● THE TASK: Your task is to print each entry exactly as written.

Stored items:
........

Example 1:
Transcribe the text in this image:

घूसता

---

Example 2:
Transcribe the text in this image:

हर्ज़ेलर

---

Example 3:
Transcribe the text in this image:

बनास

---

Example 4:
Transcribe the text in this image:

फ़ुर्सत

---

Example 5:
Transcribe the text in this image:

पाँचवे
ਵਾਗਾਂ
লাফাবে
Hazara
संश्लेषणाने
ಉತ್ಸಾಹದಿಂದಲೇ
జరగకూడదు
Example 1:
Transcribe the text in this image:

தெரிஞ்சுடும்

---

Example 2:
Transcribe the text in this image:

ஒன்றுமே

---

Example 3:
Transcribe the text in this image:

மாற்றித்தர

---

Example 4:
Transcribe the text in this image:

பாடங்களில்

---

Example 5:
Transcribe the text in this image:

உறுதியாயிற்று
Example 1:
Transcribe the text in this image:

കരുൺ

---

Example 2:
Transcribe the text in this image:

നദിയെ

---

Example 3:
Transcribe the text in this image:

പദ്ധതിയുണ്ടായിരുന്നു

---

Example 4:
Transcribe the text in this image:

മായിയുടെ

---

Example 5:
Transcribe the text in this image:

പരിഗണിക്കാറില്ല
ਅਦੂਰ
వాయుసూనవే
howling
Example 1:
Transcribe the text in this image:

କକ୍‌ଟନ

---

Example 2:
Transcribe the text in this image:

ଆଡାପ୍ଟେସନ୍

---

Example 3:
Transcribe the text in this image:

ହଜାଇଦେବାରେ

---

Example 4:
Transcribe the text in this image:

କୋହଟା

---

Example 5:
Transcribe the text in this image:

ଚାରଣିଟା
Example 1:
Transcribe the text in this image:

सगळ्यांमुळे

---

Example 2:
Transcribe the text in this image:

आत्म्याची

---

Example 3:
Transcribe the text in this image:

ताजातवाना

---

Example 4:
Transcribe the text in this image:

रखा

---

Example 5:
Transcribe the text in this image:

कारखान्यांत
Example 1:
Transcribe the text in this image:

........

● RESPONSE:
Example 1:
Transcribe the text in this image:

घूसता

---

Example 2:
Transcribe the text in this image:

हर्ज़ेलर

---

Example 3:
Transcribe the text in this image:

बनास

---

Example 4:
Transcribe the text in this image:

फ़ुर्सत

---

Example 5:
Transcribe the text in this image:

पाँचवे
ਵਾਗਾਂ
লাফাবে
Hazara
संश्लेषणाने
ಉತ್ಸಾಹದಿಂದಲೇ
జరగకూడదు
Example 1:
Transcribe the text in this image:

தெரிஞ்சுடும்

---

Example 2:
Transcribe the text in this image:

ஒன்றுமே

---

Example 3:
Transcribe the text in this image:

மாற்றித்தர

---

Example 4:
Transcribe the text in this image:

பாடங்களில்

---

Example 5:
Transcribe the text in this image:

உறுதியாயிற்று
Example 1:
Transcribe the text in this image:

കരുൺ

---

Example 2:
Transcribe the text in this image:

നദിയെ

---

Example 3:
Transcribe the text in this image:

പദ്ധതിയുണ്ടായിരുന്നു

---

Example 4:
Transcribe the text in this image:

മായിയുടെ

---

Example 5:
Transcribe the text in this image:

പരിഗണിക്കാറില്ല
ਅਦੂਰ
వాయుసూనవే
howling
Example 1:
Transcribe the text in this image:

କକ୍‌ଟନ

---

Example 2:
Transcribe the text in this image:

ଆଡାପ୍ଟେସନ୍

---

Example 3:
Transcribe the text in this image:

ହଜାଇଦେବାରେ

---

Example 4:
Transcribe the text in this image:

କୋହଟା

---

Example 5:
Transcribe the text in this image:

ଚାରଣିଟା
Example 1:
Transcribe the text in this image:

सगळ्यांमुळे

---

Example 2:
Transcribe the text in this image:

आत्म्याची

---

Example 3:
Transcribe the text in this image:

ताजातवाना

---

Example 4:
Transcribe the text in this image:

रखा

---

Example 5:
Transcribe the text in this image:

कारखान्यांत
Example 1:
Transcribe the text in this image:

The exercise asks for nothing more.